As much as I hate to go back on topic (especially in the midst of a spirited "manipulation" discussion), I've got to throw in a couple producers here.  Namely:

John Leckie - Stone Roses, Radiohead, the Verve, the Posies, the Fall
Phil Spector - It is such a pity the guy is a scumbag sociopath, because his records still sound phenomenal.
The Bomb Squad - Public Enemy

Gosh, I had some more in mind but just suffered the "walk into a record store without a list" amnesia.

Sorry.

greenMonkey:
Honestly, I don't pay much attention to producers or engineers.  A producer/engineer can and does have a large impact on a band's sound on a recording, but if the band's music isn't good in the first place the producer can't make it good.

That said, Steve Albini is awesome.

Kicker of Elves:
First post. Momentous.
I'd probably give it to Brian Eno.  He's one of the few producers (Albini's another) that can manage transform any band into a conduit for his own distinctive sound--notably with Talking Heads.
I am, however, prejudiced in his favor because his work outside production is so brilliant. He didn't produce Bowie's Berlin trilogy, but Low wouldn't have been the masterpiece it was without Eno.

Extracted information
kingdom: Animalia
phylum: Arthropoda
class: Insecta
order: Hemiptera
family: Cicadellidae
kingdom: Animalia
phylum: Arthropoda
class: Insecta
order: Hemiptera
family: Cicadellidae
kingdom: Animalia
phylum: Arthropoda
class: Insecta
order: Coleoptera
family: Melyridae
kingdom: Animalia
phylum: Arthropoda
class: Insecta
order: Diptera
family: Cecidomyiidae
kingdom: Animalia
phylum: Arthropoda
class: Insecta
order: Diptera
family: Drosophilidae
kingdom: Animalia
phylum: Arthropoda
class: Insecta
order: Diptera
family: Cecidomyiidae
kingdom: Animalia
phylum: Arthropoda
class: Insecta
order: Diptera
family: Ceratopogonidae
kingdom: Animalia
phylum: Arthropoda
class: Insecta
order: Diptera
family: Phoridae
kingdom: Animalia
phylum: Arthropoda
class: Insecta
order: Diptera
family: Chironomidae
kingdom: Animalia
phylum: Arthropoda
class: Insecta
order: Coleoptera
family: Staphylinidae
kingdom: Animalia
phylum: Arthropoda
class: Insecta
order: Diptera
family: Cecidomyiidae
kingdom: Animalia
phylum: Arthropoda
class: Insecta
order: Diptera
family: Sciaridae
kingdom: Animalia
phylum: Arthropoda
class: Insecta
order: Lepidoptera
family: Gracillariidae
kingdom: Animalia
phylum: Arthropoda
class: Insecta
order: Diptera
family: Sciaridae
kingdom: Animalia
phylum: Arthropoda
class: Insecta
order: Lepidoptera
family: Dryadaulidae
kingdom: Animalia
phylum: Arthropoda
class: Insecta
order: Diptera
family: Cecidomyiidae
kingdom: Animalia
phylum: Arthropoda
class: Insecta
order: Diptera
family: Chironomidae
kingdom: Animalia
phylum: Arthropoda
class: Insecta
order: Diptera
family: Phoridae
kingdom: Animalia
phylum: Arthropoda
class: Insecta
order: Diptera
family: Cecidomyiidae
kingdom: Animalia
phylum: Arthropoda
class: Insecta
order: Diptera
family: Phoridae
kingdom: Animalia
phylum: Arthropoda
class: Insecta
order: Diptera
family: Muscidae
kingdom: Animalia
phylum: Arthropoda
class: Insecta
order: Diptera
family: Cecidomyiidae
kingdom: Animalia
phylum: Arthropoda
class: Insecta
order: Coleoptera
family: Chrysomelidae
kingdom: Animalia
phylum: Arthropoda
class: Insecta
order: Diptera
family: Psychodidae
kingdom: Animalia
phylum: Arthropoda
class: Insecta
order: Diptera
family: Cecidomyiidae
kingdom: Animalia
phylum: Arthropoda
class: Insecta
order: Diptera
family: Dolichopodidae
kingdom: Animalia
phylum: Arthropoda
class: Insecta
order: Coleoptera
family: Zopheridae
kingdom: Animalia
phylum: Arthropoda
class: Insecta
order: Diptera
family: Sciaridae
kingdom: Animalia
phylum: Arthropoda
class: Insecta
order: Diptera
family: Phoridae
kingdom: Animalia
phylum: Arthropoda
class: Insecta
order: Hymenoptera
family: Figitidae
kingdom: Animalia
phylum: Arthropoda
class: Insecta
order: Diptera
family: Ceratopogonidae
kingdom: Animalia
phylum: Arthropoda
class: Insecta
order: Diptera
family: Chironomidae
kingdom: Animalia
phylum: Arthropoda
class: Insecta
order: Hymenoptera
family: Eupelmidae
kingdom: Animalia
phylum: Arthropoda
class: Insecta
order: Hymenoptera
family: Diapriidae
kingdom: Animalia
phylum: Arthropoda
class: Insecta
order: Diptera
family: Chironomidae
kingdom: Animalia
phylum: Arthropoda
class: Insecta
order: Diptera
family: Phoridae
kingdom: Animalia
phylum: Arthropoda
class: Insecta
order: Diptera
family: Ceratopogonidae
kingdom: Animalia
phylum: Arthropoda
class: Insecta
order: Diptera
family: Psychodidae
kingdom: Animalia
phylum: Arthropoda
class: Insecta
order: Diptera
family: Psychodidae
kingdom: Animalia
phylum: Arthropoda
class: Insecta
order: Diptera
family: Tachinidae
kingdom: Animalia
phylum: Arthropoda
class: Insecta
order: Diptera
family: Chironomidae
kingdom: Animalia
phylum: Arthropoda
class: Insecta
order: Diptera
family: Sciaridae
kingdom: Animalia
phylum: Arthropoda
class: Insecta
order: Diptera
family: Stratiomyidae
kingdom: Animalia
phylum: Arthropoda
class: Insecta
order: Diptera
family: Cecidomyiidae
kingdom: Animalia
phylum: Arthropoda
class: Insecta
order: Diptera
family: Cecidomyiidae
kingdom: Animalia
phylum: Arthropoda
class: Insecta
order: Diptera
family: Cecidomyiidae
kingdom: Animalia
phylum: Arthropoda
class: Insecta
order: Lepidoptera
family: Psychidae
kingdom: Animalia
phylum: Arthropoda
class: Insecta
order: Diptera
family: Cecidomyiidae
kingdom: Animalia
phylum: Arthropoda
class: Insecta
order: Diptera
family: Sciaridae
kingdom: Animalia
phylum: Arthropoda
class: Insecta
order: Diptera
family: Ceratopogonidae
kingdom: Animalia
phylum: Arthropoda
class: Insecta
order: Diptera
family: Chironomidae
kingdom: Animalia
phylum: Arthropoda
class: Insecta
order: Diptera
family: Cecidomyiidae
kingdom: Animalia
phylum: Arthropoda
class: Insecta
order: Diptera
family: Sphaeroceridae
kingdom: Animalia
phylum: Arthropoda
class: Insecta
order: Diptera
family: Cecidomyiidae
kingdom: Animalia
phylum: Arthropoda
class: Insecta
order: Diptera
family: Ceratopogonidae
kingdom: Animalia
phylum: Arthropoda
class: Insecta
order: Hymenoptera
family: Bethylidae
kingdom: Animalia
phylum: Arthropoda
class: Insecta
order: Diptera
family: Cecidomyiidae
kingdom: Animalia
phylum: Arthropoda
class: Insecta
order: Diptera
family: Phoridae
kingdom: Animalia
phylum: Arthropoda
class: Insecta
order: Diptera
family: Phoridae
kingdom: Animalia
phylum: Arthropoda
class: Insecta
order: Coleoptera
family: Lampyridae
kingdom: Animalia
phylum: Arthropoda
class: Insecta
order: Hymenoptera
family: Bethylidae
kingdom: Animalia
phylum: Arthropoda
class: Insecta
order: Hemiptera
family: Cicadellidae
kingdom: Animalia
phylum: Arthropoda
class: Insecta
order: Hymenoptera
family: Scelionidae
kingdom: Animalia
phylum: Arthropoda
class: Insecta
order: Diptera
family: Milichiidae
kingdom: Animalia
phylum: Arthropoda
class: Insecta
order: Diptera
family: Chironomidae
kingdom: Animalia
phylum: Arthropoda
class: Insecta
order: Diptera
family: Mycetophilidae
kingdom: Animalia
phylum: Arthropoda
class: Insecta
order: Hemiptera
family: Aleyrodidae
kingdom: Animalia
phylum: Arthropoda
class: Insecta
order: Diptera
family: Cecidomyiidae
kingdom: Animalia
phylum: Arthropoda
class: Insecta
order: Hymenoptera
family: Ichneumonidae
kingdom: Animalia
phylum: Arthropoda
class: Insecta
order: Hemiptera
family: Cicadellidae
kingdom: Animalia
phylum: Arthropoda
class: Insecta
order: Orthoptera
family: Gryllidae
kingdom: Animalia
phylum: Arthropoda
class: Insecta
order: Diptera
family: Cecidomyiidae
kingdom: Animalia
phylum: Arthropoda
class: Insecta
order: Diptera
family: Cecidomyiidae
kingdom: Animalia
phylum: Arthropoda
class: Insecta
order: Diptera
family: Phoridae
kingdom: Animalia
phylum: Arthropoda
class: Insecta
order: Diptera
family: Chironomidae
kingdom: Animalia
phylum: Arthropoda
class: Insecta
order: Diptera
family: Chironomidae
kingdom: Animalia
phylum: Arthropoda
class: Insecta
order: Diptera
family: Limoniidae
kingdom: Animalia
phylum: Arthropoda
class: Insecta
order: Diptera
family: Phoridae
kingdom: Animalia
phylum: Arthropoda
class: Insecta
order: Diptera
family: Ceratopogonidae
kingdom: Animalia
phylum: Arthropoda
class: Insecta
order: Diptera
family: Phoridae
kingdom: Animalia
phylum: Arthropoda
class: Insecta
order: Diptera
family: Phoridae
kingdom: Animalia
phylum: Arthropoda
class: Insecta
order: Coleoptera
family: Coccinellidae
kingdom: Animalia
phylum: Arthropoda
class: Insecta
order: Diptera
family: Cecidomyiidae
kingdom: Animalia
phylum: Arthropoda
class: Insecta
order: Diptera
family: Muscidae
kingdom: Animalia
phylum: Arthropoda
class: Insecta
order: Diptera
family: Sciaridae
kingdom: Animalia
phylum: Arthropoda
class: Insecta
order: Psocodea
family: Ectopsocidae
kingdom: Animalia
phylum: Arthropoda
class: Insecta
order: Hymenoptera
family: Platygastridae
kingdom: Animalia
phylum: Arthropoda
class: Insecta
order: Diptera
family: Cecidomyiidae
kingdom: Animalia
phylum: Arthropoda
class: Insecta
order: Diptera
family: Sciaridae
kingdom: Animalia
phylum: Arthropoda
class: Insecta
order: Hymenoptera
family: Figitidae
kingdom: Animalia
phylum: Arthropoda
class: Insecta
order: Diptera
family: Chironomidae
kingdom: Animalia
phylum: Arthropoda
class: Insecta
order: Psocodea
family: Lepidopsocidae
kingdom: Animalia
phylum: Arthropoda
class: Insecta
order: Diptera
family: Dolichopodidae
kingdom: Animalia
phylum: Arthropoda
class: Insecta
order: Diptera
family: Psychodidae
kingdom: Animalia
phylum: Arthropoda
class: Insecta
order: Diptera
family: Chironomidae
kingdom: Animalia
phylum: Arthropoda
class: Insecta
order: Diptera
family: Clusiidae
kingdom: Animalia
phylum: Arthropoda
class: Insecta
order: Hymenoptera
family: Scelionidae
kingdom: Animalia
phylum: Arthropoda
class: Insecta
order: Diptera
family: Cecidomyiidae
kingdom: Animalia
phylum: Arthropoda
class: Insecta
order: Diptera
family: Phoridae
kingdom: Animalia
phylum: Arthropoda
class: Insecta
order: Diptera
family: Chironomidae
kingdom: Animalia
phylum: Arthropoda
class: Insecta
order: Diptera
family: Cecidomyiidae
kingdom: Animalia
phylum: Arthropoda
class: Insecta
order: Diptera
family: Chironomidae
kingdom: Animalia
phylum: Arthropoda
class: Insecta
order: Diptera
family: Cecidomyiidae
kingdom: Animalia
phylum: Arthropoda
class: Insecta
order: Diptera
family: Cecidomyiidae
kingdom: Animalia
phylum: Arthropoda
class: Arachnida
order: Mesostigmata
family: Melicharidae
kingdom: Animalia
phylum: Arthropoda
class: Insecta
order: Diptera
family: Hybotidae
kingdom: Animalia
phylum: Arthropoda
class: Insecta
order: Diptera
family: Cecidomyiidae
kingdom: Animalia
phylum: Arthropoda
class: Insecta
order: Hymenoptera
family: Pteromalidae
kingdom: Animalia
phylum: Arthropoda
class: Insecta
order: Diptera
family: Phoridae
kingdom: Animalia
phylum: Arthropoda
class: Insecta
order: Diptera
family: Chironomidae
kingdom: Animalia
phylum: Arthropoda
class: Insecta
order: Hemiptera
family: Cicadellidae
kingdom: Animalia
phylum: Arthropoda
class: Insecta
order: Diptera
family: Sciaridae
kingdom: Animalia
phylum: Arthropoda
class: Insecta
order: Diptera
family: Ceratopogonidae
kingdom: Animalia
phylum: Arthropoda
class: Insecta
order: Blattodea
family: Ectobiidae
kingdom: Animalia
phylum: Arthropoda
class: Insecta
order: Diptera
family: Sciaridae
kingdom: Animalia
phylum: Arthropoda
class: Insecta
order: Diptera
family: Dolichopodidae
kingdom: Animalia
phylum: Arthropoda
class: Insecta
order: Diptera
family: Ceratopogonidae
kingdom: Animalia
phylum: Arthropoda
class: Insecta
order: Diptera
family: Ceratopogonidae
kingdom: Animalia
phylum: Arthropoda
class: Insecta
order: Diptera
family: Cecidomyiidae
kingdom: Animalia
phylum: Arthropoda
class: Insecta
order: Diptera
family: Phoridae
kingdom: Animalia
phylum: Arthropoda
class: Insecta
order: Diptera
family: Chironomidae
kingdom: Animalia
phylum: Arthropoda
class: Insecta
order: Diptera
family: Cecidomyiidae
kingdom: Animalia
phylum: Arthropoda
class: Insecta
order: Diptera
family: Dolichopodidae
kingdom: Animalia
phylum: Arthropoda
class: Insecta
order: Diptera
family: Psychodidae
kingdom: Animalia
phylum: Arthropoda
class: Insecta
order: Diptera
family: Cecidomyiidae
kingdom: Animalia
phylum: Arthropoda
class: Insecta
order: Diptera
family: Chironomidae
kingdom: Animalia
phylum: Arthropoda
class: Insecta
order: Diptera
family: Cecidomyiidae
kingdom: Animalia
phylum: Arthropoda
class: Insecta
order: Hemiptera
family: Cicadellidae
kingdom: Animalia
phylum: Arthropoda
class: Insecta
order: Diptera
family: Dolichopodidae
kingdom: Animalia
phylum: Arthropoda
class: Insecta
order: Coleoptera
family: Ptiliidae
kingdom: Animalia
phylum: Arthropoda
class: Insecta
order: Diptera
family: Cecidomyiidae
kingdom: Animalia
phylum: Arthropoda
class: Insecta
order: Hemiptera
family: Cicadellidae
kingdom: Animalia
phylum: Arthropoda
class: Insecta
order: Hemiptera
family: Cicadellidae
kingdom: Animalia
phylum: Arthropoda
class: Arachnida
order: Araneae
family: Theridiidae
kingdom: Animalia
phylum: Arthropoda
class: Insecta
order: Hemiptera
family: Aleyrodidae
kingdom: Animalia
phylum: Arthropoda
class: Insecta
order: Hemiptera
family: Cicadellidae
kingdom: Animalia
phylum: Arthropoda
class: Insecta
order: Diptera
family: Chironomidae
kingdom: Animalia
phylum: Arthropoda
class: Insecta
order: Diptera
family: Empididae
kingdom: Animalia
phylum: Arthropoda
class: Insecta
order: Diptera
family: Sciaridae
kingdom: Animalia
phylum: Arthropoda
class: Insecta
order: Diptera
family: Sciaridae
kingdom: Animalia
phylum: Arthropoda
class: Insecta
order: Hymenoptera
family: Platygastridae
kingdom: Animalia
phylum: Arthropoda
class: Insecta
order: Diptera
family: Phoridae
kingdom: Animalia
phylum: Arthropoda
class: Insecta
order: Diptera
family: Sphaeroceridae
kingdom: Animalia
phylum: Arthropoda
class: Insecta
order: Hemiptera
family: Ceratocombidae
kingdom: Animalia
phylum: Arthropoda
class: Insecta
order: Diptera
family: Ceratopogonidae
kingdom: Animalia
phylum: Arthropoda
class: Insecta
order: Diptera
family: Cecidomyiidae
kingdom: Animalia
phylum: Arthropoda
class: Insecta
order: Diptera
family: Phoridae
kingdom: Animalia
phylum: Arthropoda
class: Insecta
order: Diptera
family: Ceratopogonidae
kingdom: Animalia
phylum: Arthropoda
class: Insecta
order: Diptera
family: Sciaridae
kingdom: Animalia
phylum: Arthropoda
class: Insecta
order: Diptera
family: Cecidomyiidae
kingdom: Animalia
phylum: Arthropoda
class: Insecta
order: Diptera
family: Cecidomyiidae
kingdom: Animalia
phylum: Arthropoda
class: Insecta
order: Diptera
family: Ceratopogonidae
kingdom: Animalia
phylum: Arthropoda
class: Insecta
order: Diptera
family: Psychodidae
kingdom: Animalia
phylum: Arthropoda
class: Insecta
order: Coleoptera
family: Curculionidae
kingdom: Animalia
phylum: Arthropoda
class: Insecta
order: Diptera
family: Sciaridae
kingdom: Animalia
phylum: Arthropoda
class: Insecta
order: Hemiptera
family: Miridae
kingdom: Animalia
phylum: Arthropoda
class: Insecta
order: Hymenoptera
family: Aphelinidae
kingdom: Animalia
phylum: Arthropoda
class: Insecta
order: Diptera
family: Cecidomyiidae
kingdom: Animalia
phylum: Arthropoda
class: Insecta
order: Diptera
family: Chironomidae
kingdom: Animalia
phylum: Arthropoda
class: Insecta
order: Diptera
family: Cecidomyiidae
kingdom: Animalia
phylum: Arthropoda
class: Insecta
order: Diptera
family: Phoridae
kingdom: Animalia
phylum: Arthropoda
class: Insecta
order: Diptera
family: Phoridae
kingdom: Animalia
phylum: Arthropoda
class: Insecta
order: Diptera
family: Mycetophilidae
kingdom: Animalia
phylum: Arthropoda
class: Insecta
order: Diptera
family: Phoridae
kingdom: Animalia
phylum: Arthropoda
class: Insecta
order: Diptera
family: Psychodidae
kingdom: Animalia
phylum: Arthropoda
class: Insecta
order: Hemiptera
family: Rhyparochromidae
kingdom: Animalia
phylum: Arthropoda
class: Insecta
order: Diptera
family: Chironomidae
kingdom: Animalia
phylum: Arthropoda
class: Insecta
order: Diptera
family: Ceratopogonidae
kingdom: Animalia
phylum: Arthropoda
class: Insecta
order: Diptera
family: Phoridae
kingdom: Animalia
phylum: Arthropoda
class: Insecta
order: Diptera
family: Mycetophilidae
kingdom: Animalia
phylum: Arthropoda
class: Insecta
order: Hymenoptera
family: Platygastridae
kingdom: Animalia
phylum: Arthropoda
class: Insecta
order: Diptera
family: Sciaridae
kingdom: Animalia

Problems and tasks
(a) Reproduce the part of the producer discussion between "John Leckie - Stone" and "make it good.", inclusive.
(b) In the producer discussion, which producer does greenMonkey call awesome?
(c) Extend the producer discussion, picking up right after its last sentence.
The items have nothing to do with the producer discussion.

Answer section
(a)
John Leckie - Stone Roses, Radiohead, the Verve, the Posies, the Fall
Phil Spector - It is such a pity the guy is a scumbag sociopath, because his records still sound phenomenal.
The Bomb Squad - Public Enemy

Gosh, I had some more in mind but just suffered the "walk into a record store without a list" amnesia.

Sorry.

greenMonkey:
Honestly, I don't pay much attention to producers or engineers.  A producer/engineer can and does have a large impact on a band's sound on a recording, but if the band's music isn't good in the first place the producer can't make it good.

(b) Steve Albini.

(c)
Hell, My Life in the Bush of Ghosts alone warrants his status as one of the greatest studio experimentalists ever.
Plus, he did the music for Spore. Badass.

--- Quote from: greenMonkey on 30 Nov 2006, 06:36 ---but if the band's music isn't good in the first place the producer can't make it good.

--- End quote ---

Perhaps.  But what about Loveless? Only about half of its songs (Only Shallow, When You Sleep, Soon, etc.) would be great songs without Kevin Shield's blizzard of guitar. The rest (especially Touched, To Here Knows When, and What You Want) would be too repetitive to survive without Shield's production work.
But as I said, that certainly isn't the case for all of MBV's songs, so you do have a point.